→ **Task input**:

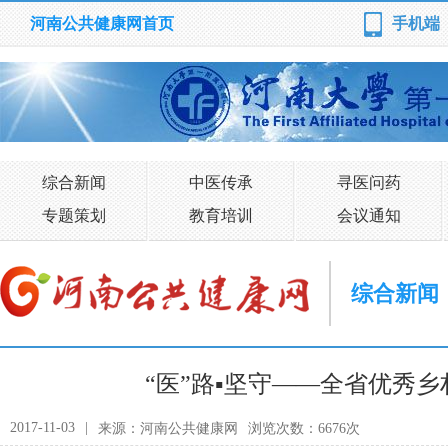
河南公共健康网首页
手机端
综合新闻
中医传承
寻医问药
专题策划
教育培训
会议通知
综合新闻
“医”路▪坚守——全省优秀
2017-11-03
|
来源：河南公共健康网
浏览次数：6676次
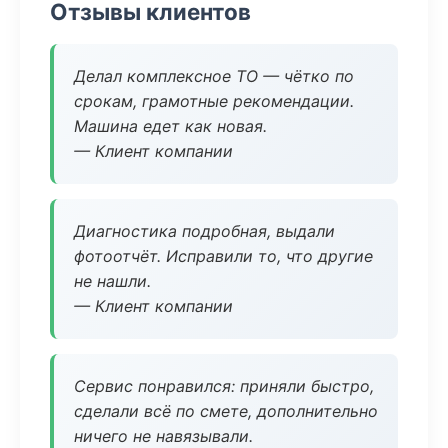
Отзывы клиентов
Делал комплексное ТО — чётко по
срокам, грамотные рекомендации.
Машина едет как новая.
— Клиент компании
Диагностика подробная, выдали
фотоотчёт. Исправили то, что другие
не нашли.
— Клиент компании
Сервис понравился: приняли быстро,
сделали всё по смете, дополнительно
ничего не навязывали.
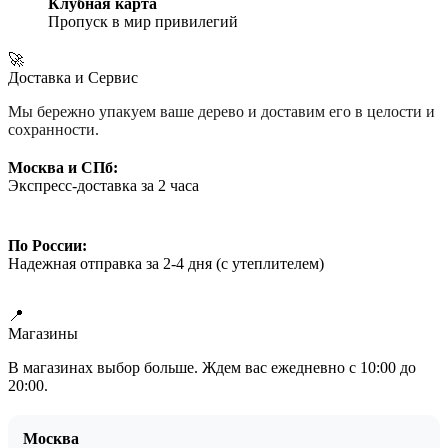
Клубная карта
Пропуск в мир привилегий
🚀
Доставка и Сервис
Мы бережно упакуем ваше дерево и доставим его в целости и
сохранности.
Москва и СПб:
Экспресс-доставка за 2 часа
По России:
Надежная отправка за 2-4 дня (с утеплителем)
Узнать детали доставки Бонсай
📍
Магазины
В магазинах выбор больше. Ждем вас ежедневно с 10:00 до
20:00.
Москва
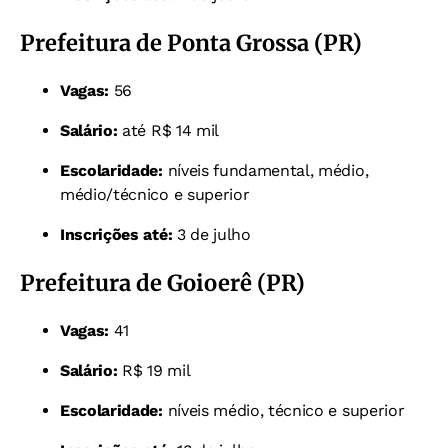
Prefeitura de Ponta Grossa (PR)
Vagas:
56
Salário:
até R$ 14 mil
Escolaridade:
níveis fundamental, médio,
médio/técnico e superior
Inscrições até:
3 de julho
Prefeitura de Goioerê (PR)
Vagas:
41
Salário:
R$ 19 mil
Escolaridade:
níveis médio, técnico e superior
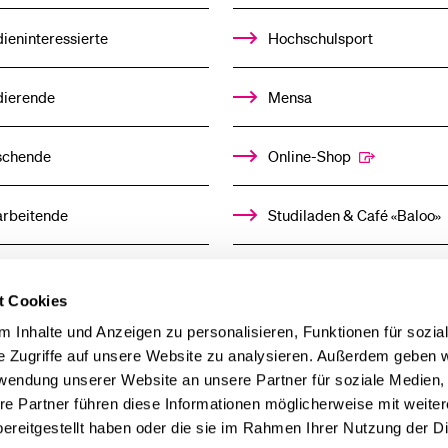
ieninteressierte
Hochschulsport
dierende
Mensa
schende
Online-Shop
arbeitende
Studiladen & Café «Baloo»
mni
Kindertagesstätte
t Cookies
llensuchende
 Inhalte und Anzeigen zu personalisieren, Funktionen für sozia
e Zugriffe auf unsere Website zu analysieren. Außerdem geben w
rwendung unserer Website an unsere Partner für soziale Medien
derer
re Partner führen diese Informationen möglicherweise mit weite
ereitgestellt haben oder die sie im Rahmen Ihrer Nutzung der D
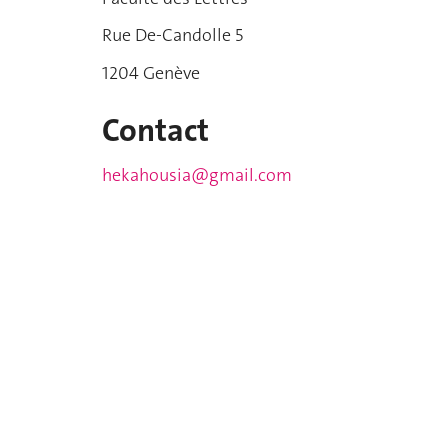
Rue De-Candolle 5
1204 Genève
Contact
hekahousia@gmail.com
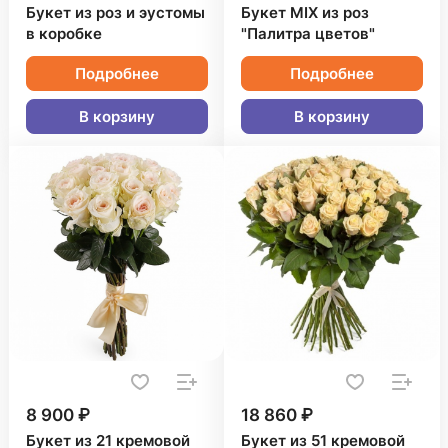
Букет из роз и эустомы
Букет MIX из роз
в коробке
"Палитра цветов"
Подробнее
Подробнее
В корзину
В корзину
8 900 ₽
18 860 ₽
Букет из 21 кремовой
Букет из 51 кремовой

→ **Task goal**: Every entry, word for word: repeat it, but skip the images.

→ **Reply to the task**:
河南公共健康网首页
手机端
综合新闻
中医传承
寻医问药
专题策划
教育培训
会议通知
综合新闻
“医”路▪坚守——全省优秀
2017-11-03
|
来源：河南公共健康网
浏览次数：6676次
Отзывы клиентов
Делал комплексное ТО — чётко по
срокам, грамотные рекомендации.
Машина едет как новая.
— Клиент компании
Диагностика подробная, выдали
фотоотчёт. Исправили то, что другие
не нашли.
— Клиент компании
Сервис понравился: приняли быстро,
сделали всё по смете, дополнительно
ничего не навязывали.
Клубная карта
Пропуск в мир привилегий
🚀
Доставка и Сервис
Мы бережно упакуем ваше дерево и доставим его в целости и
сохранности.
Москва и СПб:
Экспресс-доставка за 2 часа
По России:
Надежная отправка за 2-4 дня (с утеплителем)
Узнать детали доставки Бонсай
📍
Магазины
В магазинах выбор больше. Ждем вас ежедневно с 10:00 до
20:00.
Москва
Prefeitura de Ponta Grossa (PR)
Vagas:
56
Salário:
até R$ 14 mil
Escolaridade:
níveis fundamental, médio,
médio/técnico e superior
Inscrições até:
3 de julho
Prefeitura de Goioerê (PR)
Vagas:
41
Salário:
R$ 19 mil
Escolaridade:
níveis médio, técnico e superior
ieninteressierte
Hochschulsport
dierende
Mensa
schende
Online-Shop
arbeitende
Studiladen & Café «Baloo»
mni
Kindertagesstätte
t Cookies
llensuchende
 Inhalte und Anzeigen zu personalisieren, Funktionen für sozia
e Zugriffe auf unsere Website zu analysieren. Außerdem geben w
rwendung unserer Website an unsere Partner für soziale Medien
derer
re Partner führen diese Informationen möglicherweise mit weite
ereitgestellt haben oder die sie im Rahmen Ihrer Nutzung der D
Rue De-Candolle 5
1204 Genève
Contact
hekahousia@gmail.com
Букет из роз и эустомы
Букет MIX из роз
в коробке
"Палитра цветов"
Подробнее
Подробнее
В корзину
В корзину
8 900 ₽
18 860 ₽
Букет из 21 кремовой
Букет из 51 кремовой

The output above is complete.